Idem quand elle rencontre M. Macheron, un veuf dont le fils est un cancre et qui redoute qu'il ne fasse rien de sa vie. Elle sympathise avec cet homme auquel elle se confie et qui lui parle comme à un père de substitution. Le père de Laurence est lui un homme diminué par la maladie, vivant avec sa femme dans le Beaujolais, et qu'elle ne va pas voir souvent, ce que ne manque pas de lui rappeler son frère cadet.

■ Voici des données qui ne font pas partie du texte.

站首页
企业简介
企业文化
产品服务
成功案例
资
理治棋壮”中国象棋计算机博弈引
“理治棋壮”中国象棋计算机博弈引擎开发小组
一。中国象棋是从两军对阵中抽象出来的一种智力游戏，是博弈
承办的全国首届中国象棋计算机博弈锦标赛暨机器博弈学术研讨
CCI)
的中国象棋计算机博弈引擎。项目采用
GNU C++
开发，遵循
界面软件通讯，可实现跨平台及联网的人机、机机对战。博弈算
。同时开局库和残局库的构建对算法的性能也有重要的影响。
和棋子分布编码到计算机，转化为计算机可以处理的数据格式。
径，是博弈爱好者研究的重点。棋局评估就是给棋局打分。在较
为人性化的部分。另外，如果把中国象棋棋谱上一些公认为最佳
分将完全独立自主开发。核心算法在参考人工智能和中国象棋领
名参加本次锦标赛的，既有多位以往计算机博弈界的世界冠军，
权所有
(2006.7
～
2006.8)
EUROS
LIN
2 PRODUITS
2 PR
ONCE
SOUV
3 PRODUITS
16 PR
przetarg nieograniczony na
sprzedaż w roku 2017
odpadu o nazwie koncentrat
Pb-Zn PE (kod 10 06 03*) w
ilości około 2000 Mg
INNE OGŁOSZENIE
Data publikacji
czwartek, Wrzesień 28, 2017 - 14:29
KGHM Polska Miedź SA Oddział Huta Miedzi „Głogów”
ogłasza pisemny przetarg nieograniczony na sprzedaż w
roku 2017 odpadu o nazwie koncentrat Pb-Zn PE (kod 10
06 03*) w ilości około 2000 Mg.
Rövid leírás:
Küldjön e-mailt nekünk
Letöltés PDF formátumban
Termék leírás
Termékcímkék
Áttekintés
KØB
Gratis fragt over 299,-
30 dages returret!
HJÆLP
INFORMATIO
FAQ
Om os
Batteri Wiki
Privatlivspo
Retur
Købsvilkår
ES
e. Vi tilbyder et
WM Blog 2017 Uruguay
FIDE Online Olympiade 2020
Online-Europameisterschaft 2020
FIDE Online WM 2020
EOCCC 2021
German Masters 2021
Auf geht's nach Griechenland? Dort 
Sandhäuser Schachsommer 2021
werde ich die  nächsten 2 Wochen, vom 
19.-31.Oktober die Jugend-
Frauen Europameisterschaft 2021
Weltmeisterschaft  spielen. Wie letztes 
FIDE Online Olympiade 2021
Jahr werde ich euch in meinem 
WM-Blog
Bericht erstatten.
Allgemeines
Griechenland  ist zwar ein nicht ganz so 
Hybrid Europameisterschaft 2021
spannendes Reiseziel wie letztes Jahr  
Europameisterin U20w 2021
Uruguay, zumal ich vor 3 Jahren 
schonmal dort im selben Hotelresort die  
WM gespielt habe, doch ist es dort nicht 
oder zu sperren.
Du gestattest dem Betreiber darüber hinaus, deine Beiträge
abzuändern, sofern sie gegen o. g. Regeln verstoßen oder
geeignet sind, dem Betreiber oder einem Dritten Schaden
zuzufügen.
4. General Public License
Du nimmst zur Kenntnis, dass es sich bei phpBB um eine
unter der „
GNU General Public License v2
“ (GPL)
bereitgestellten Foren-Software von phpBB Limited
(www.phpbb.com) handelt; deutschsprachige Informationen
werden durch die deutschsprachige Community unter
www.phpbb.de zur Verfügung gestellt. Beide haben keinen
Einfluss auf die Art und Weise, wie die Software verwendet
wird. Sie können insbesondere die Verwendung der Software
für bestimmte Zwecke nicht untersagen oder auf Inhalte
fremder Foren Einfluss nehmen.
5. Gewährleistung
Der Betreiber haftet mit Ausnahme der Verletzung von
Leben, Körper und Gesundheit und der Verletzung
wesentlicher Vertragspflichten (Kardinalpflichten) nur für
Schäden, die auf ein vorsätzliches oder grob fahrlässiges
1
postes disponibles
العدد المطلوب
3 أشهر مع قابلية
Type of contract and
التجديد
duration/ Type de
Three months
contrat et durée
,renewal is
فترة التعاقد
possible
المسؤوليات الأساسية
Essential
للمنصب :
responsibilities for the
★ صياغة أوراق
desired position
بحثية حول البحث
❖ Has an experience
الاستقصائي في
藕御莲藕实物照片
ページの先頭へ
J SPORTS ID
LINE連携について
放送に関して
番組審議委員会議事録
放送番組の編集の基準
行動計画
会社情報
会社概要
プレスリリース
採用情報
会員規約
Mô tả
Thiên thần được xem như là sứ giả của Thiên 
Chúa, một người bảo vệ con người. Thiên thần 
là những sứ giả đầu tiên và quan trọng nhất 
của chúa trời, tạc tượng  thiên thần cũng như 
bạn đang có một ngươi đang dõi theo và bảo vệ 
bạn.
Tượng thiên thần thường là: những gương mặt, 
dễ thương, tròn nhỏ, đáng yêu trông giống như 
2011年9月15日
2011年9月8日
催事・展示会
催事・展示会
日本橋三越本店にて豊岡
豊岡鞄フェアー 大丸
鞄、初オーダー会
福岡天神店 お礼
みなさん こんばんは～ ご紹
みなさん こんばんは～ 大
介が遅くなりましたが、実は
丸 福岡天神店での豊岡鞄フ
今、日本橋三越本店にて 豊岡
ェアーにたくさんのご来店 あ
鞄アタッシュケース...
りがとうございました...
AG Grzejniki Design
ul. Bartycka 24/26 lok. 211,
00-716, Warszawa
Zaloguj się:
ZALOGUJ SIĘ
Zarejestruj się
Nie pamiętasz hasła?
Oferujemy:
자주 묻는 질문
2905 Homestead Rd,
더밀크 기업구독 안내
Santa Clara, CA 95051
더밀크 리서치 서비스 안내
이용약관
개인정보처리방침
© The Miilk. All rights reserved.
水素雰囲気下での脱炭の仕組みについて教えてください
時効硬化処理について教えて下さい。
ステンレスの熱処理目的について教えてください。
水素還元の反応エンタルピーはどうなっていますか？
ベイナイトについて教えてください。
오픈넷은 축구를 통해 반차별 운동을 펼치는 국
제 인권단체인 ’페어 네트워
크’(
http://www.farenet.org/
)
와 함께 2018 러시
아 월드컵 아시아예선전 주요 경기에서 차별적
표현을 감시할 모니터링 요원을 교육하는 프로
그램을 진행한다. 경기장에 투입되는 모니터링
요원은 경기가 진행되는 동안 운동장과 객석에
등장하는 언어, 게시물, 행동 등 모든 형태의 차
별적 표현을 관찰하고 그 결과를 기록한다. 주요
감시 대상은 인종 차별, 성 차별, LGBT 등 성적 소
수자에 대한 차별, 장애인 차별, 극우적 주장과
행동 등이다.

Quand elle profite de son congé pour retourner chez ses parents, elle abrège son séjour car elle étouffe dans ce village dont on devine qu'elle a voulu s'en échapper. Elle cherche aussi à échapper à Jean et à son désir de fonder une famille et de déménager dans une maison comme celle qu'il vend. Elle doute d'être faîte pour être mère, elle qui materne ses élèves et qui est consumée par cela.

Laurence trouvera une lumière dans sa rencontre avec un ami de Macheron, Michel Descombes, dont le fils et la belle-fille sont en prison. Descombes était le héros de L'Horloger de Saint-Paul, le premier film de Tavernier en 1974, d'après un roman de Georges Simenon. Ce père brisé mais d'une dignité admirable lui redonne espoir et direction.

Une Semaine de Vacances doit beaucoup à l'esthétique de Pierre-William Glenn, le directeur de la photo, qui a su saisir l'atmosphère grisâtre de Lyon en Hiver comme un miroir au flou existentiel que traverse Laurence. Avec beaucoup de sensibilité (mais jamais de sensiblerie), Tavernier raconte cette jeune femme qui fait le point et renoue avec le plaisir de sa profession.

Nathalie Baye est donc magnifique dans ce rôle : son sourire est lumineux, sa fragilité donne envie de la serrer dans nos bras, rarement une actrice a su donner chair à un personnage avec autant de finesse et de classe. Gérard Lanvin est son parfait contrepoint dans le rôle de l'amant désemparé mais opiniâtre, promenant sa dégaine de Droopy dont il fera, jusqu'à la caricature, sa marque de fabrique.

Michel Galabru, à qui Tavernier avait donné son meilleur rôle dans Le Juge et l'Assassin, est formidable, tout comme Philippe Noiret. C'est vraiment aussi un instantané d'un certain cinéma, d'une époque, dont il ne reste plus guère de survivants (et c'est vertigineux).

Accompagné par une très belle musique de Pierre Papadiamandis (et des chansons d'Eddy Mitchell dont il fut le compositeur fétiche), Une Semaine de Vacances aurait bien mérité de figurer parmi les films diffusés en hommage à Nathalie Baye ces derniers jours.